── Material shown ──

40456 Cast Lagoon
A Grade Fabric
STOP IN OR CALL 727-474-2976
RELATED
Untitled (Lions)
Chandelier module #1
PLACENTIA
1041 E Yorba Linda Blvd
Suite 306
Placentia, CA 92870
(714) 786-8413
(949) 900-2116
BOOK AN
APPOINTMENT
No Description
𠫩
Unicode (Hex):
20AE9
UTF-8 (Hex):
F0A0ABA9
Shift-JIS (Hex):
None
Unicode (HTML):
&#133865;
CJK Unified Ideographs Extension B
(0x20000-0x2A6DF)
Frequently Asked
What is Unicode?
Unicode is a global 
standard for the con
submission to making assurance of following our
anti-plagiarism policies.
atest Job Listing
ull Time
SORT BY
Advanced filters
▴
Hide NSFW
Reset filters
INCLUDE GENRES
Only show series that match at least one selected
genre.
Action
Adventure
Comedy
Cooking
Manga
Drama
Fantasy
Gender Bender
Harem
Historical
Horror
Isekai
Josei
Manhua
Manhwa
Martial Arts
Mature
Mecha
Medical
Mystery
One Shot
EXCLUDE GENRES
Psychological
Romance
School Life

───
── Material shown ──

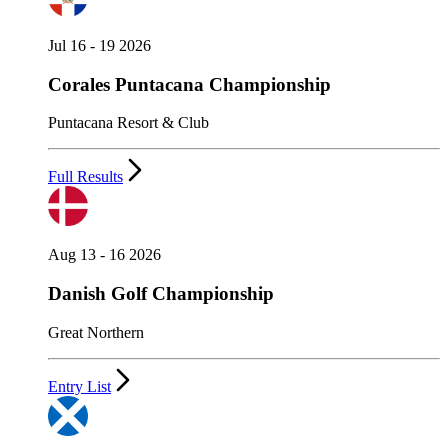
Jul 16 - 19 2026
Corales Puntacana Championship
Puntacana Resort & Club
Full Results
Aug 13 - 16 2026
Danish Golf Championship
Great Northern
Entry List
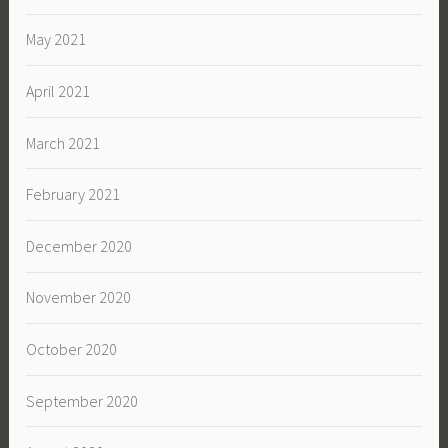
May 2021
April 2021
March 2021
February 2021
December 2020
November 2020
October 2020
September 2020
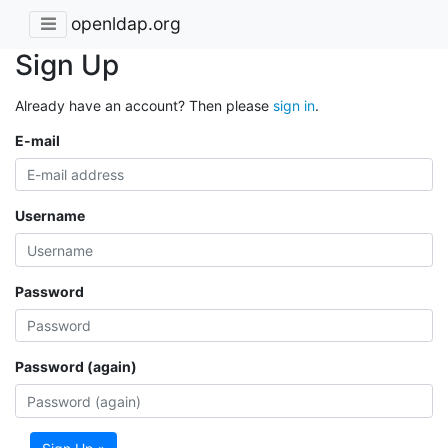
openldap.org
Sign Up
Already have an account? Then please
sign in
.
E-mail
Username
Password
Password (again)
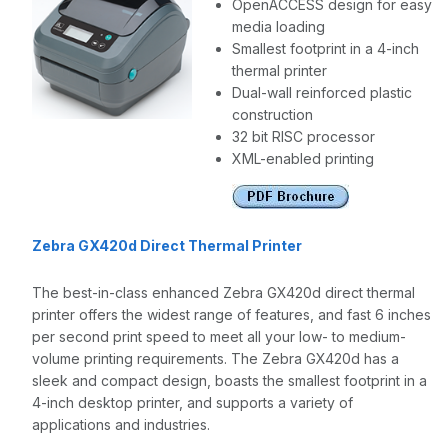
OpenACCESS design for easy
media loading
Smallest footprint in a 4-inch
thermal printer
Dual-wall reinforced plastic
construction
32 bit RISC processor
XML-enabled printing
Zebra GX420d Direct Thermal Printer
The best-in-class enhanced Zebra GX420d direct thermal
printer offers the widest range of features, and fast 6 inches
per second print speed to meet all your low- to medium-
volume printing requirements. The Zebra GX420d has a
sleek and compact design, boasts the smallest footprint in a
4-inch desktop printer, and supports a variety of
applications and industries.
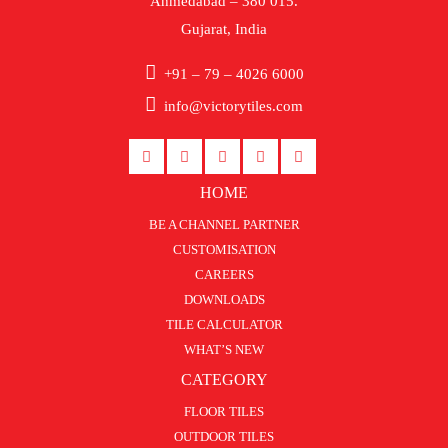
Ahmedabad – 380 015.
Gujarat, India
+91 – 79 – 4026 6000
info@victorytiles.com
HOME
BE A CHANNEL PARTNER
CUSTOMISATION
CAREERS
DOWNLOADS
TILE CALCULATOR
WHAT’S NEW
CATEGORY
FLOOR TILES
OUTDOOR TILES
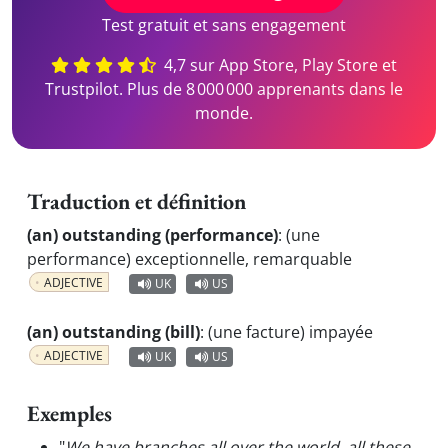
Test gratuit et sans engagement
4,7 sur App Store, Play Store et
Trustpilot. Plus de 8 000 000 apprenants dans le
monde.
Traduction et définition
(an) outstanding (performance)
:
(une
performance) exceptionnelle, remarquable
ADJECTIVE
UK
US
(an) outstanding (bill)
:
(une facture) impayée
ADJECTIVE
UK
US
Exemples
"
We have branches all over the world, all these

───
── Material shown ──

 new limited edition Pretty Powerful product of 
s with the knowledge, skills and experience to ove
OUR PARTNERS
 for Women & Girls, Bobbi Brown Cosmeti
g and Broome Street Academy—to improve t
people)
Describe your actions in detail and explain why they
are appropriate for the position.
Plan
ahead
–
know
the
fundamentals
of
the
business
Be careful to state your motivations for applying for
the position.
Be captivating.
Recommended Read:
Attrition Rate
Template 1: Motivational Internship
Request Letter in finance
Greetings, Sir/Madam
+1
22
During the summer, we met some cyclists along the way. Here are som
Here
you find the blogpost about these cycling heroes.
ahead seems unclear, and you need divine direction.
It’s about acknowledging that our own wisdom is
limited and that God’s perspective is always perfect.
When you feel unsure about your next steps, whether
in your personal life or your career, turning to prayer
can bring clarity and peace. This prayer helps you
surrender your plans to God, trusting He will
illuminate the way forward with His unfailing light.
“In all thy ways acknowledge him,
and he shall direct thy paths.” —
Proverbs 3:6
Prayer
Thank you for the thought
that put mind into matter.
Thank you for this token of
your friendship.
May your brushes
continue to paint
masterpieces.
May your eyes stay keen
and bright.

───

What you should do → Return the lines of the records starting at the line containing "Jul 16 - 19 2026" and ending at the line containing "We have branches", reproducing them exactly. Leave the pictures out of your answer.

Written reply →
Jul 16 - 19 2026
Corales Puntacana Championship
Puntacana Resort & Club
Full Results
Aug 13 - 16 2026
Danish Golf Championship
Great Northern
Entry List
May 2021
April 2021
March 2021
February 2021
December 2020
November 2020
October 2020
September 2020
openldap.org
Sign Up
Already have an account? Then please
sign in
.
E-mail
Username
Password
Password (again)
OpenACCESS design for easy
media loading
Smallest footprint in a 4-inch
thermal printer
Dual-wall reinforced plastic
construction
32 bit RISC processor
XML-enabled printing
Zebra GX420d Direct Thermal Printer
The best-in-class enhanced Zebra GX420d direct thermal
printer offers the widest range of features, and fast 6 inches
per second print speed to meet all your low- to medium-
volume printing requirements. The Zebra GX420d has a
sleek and compact design, boasts the smallest footprint in a
4-inch desktop printer, and supports a variety of
applications and industries.
Ahmedabad – 380 015.
Gujarat, India
+91 – 79 – 4026 6000
info@victorytiles.com
HOME
BE A CHANNEL PARTNER
CUSTOMISATION
CAREERS
DOWNLOADS
TILE CALCULATOR
WHAT’S NEW
CATEGORY
FLOOR TILES
OUTDOOR TILES
Test gratuit et sans engagement
4,7 sur App Store, Play Store et
Trustpilot. Plus de 8 000 000 apprenants dans le
monde.
Traduction et définition
(an) outstanding (performance)
:
(une
performance) exceptionnelle, remarquable
ADJECTIVE
UK
US
(an) outstanding (bill)
:
(une facture) impayée
ADJECTIVE
UK
US
Exemples
"
We have branches all over the world, all these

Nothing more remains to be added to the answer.